A concrete example of the modernization of Ottoman society was the introduction of photography. The first photographic studio opened in Istanbul in 1850. Orientalist photographs recording city panoramas, monuments, and views of daily life, mostly in the bazaar area, as well as the rich human landscape attracted foreigners, thus expanding the market. New studios were opened, and photography penetrated into Anatolia.
One such thematic series prepared by pioneer photographers of the nineteenth century with a commercial interest in mind covered the images of the ubiquitous street vendors encountered in bazaars and streets, at the gates of madrasas, in front of mosques, and by public fountains. These itinerant vendors, representing all ethnic and age groups, were a dynamic part of daily life with their gestures, poses and mimicry – their calls and cries, anecdotes, and jokes – done while performing their jobs. Their photographic documentation was done either naturally in the streets or in the studio setting.

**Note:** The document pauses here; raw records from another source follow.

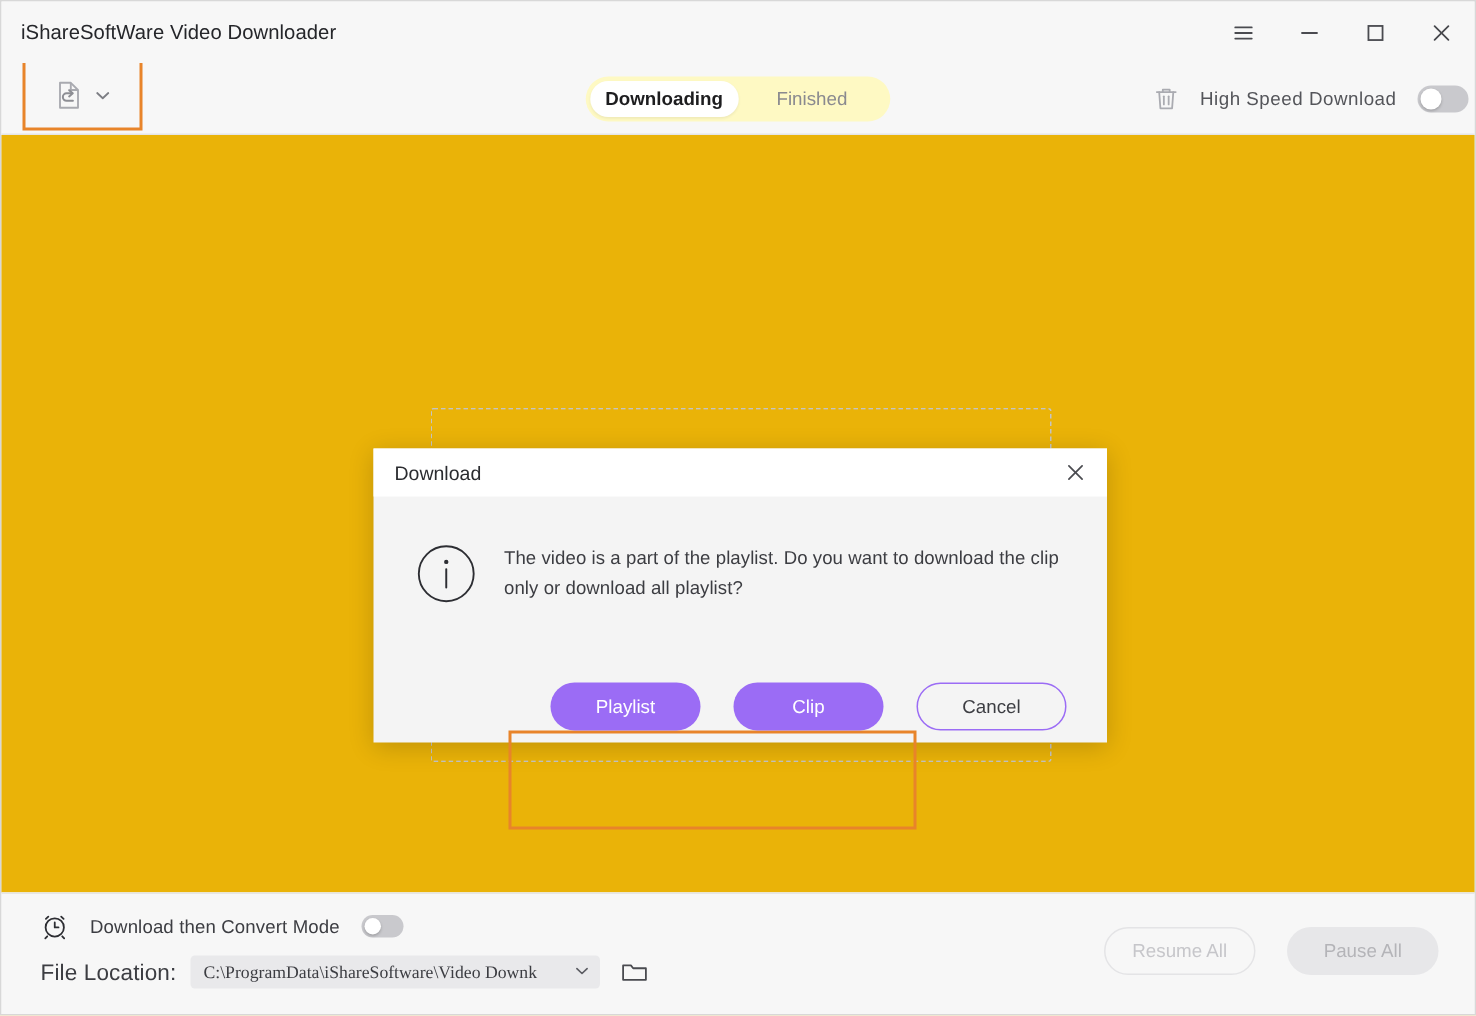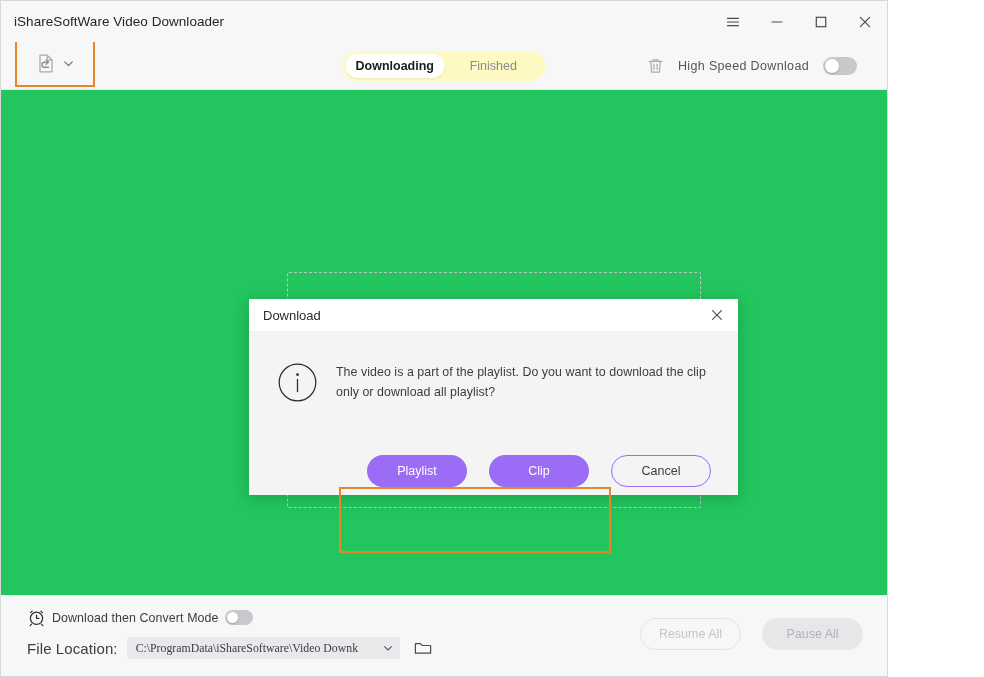"iShareSoftWare Video Downloader" .app-window { width: 888px -> 984px }
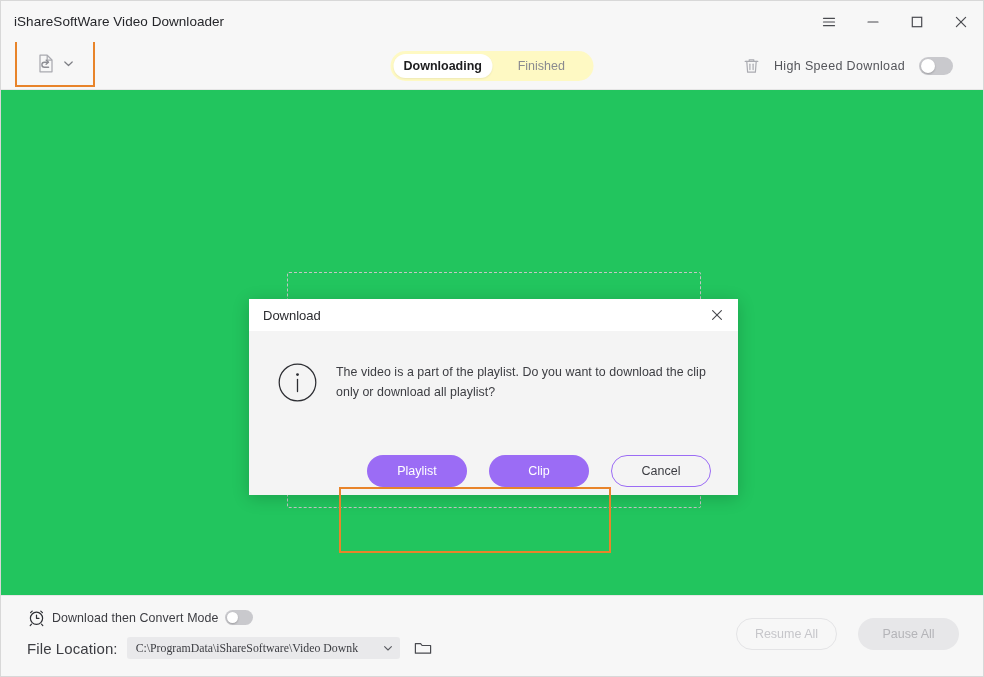"High Speed Download" .toolbar-right { right: 30px -> 4px }
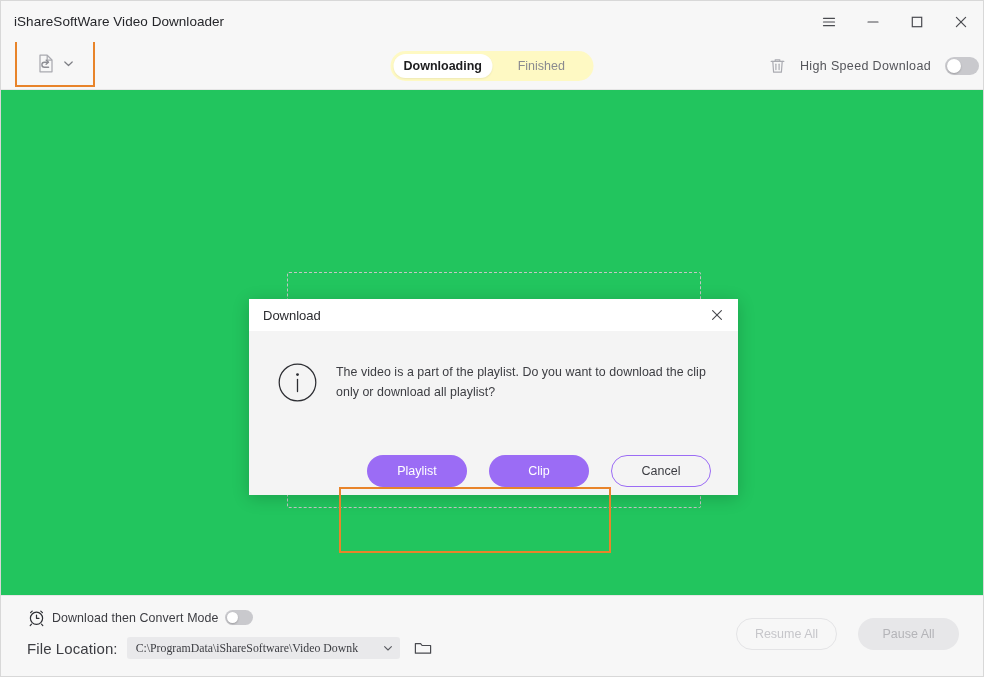"Download" .content { background: #22c55e -> #eab308 }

This photo selection comes from the collection of the Suna & İnan Kıraç Research Center for Mediterranean Civilizations and the Kaleiçi Museum that has functioned in Antalya since 1996. Its aim is to present and memorialize these long-forgotten sympathetic actors of the Turkish social life in the nineteenth century as reflected in the lenses of pioneer photographers.
In addition to the old photos, the exhibition presents authentic caricaturizing statuettes produced by the ceramic artist Sadrettin Savaş of Antalya.
The exhibition was hosted at Nuremberg and Berlin, Germany, as well as at various institutions in Antalya during 2011 and 2012.